In that case, widespread immunity could put pressure on the virus to form new variants that render vaccines less and less effective.
"The evolutionary forces that could undermine vaccination — those are coming," Andrew Read, who studies the evolution of infectious diseases at Pennsylvania State University, told Insider. The virus, he added, "is a long way from having tapped all of its own mutational potential."
The worst-case scenario: The virus combines with another coronavirus inside an animal, then spills back into humans
As the coronavirus continues to spread widely, it's possible that an animal could get infected with two coronaviruses at once: the novel virus, SARS-CoV-2, plus another coronavirus found in wildlife. In a nightmare scenario, those viruses might form a hybrid variant that spills over to the human population and is more lethal than its predecessors.
"We've got an awful lot of SARS-2 around, so the potential for something to spill into humanity and recombine with SARS-2 is pretty high," Read said.

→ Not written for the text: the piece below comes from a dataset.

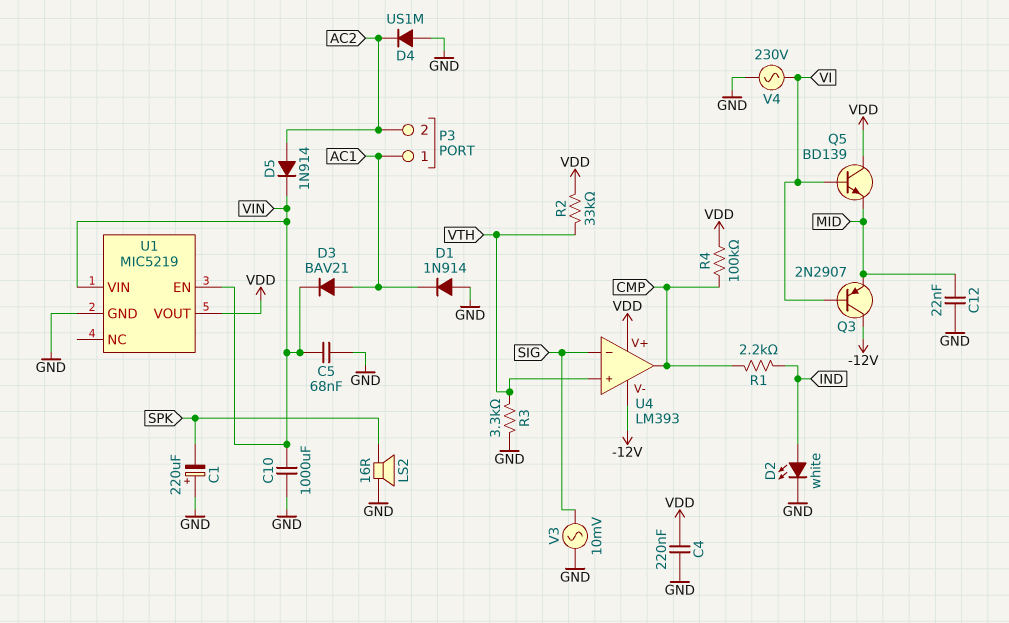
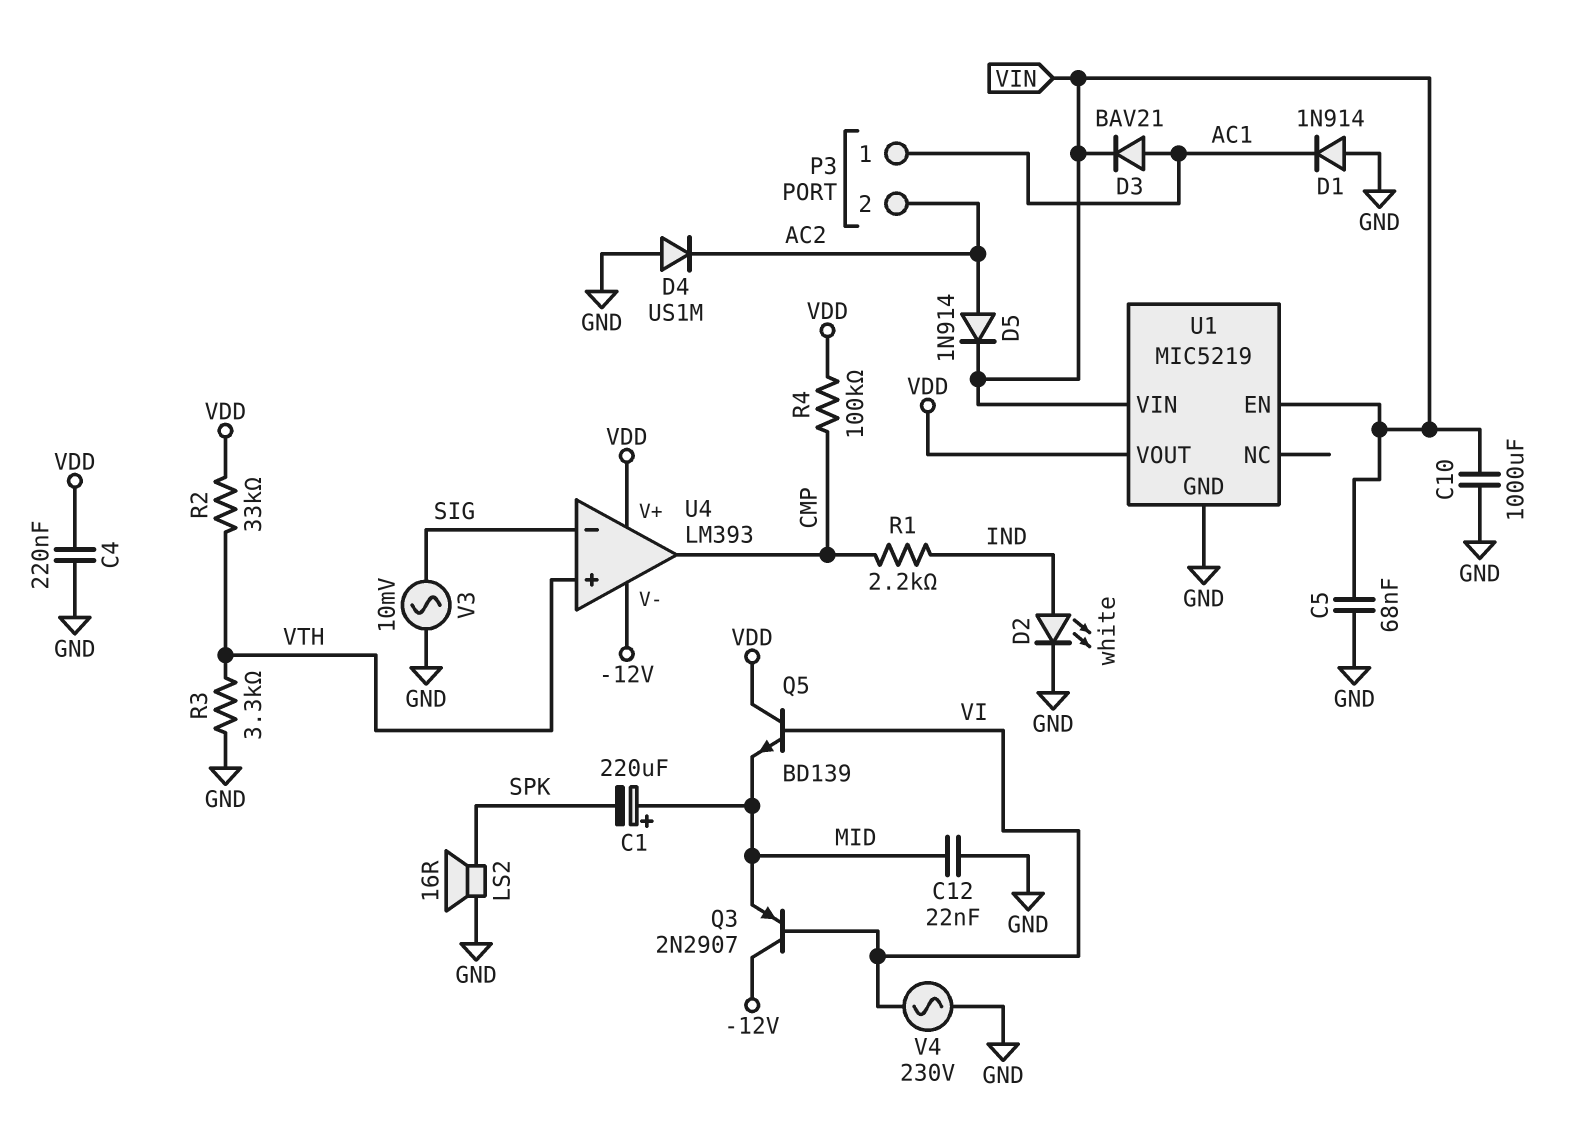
C1: 220uF (plus GND, minus SPK) -> 220uF (plus MID, minus SPK)

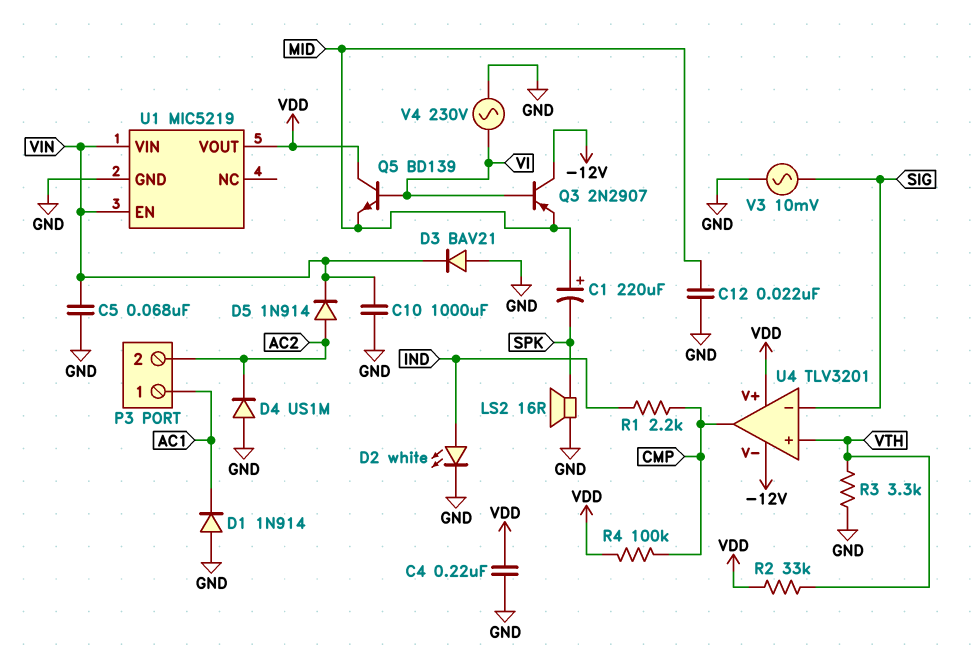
D3: diode BAV21 (A AC1, K VIN) -> diode BAV21 (A GND, K VIN)
U4: LM393 -> TLV3201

Already this century, three coronaviruses capable of causing severe disease — SARS-CoV, MERS-CoV, and SARS-CoV-2 — have spilled over from animals to humans. Coronaviruses also have a high capacity to recombine, Read said. A May study found evidence of a recombinant coronavirus in a hospitalized person with pneumonia. The study's researchers traced the origin of the virus to coronaviruses in cats and dogs. While scientists are still investigating the origins of SARS-CoV-2, a December 2020 study suggested that the virus emerged from a recombination of bat and pangolin coronaviruses.
So the possibility of another spillover event "seems pretty worrying to me," Read said.
But Cooper said it was rare for a human or animal to be infected with two viruses at once.
"We should be worried about it, but where does it stand among our worries? It's still quite low," he said, calling recombination "more of a long-term concern."
"Most recombination events fail because the parts don't work well together," Cooper said. "But if we've learned anything about this pandemic, when you have really huge numbers, really weird things happen."
Both Cooper and Read pointed to the white-tailed deer as a species to watch closely after a coronavirus outbreak tore through the US white-tailed-deer population in winter 2020.
"There are white-tailed deer all over the place in my neighborhood outside of Pittsburgh, and I can't help but look at them as all having had, or currently having, SARS-CoV-2," Cooper said. "The virus is evolving in them, too. We know this. How is it evolving? We don't know."